ESET researchers had confirmed this as well, and on Wednesday announced that it had pinpointed at least 10 APTs going after the bugs, including Calypso, LuckyMouse, Tick and Winnti Group.

“On Feb. 28, we noticed that the vulnerabilities were used by other threat actors, starting with Tick and quickly joined by LuckyMouse, Calypso and the Winnti Group,” according to the writeup. “This suggests that multiple threat actors gained access to the details of the vulnerabilities before the release of the patch, which means we can discard the possibility that they built an exploit by reverse-engineering Microsoft updates.

This activity was quickly followed by a raft of other groups, including CactusPete and Mikroceen “scanning and compromising Exchange servers en masse,” according to ESET.

“We have already detected webshells on more than 5,000 email servers [in more than 115 countries] as of the time of writing, and according to public sources, several important organizations, such as the European Banking Authority, suffered from this attack,” according to the ESET report.

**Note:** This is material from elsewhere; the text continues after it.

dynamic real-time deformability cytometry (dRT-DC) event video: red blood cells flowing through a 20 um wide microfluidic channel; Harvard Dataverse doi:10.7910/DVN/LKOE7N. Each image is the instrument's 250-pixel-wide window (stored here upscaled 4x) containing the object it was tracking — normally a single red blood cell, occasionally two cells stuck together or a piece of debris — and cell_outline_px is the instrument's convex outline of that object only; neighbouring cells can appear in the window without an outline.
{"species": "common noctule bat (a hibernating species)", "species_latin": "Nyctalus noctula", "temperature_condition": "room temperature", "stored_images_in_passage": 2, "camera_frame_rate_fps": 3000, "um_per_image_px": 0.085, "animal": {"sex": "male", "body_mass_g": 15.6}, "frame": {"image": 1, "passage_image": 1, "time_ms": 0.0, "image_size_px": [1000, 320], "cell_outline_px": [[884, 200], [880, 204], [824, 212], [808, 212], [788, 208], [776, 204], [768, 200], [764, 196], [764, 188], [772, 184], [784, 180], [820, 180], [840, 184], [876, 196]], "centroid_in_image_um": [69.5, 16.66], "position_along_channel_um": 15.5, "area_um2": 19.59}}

It also appears that threat groups are piggybacking on each other’s work. For instance, in some cases the webshells were dropped into Offline Address Book (OAB) configuration files, and they appeared to be accessed by more than one group.

“We cannot discount the possibility that some threat actors might have hijacked the webshells dropped by other groups rather than directly using the exploit,” said ESET researchers. “Once the vulnerability had been exploited and the webshell was in place, we observed attempts to install additional malware through it. We also noticed in some cases that several threat actors were targeting the same organization.”

Zero-Day Activity Targeting Microsoft Exchange Bugs

ESET has documented a raft of activity targeting the four vulnerabilities, including multiple zero-day compromises before Microsoft rolled patches out.

For instance, Tick, which has been infiltrating organizations primarily in Japan and South Korea since 2008, was seen compromising the webserver of an IT company based in East Asia two days before Microsoft released its patches for the Exchange flaws.

“We then observed a Delphi backdoor, highly similar to previous Delphi implants used by the group,” ESET researchers said. “Its main objective seems to be intellectual property and classified information theft.”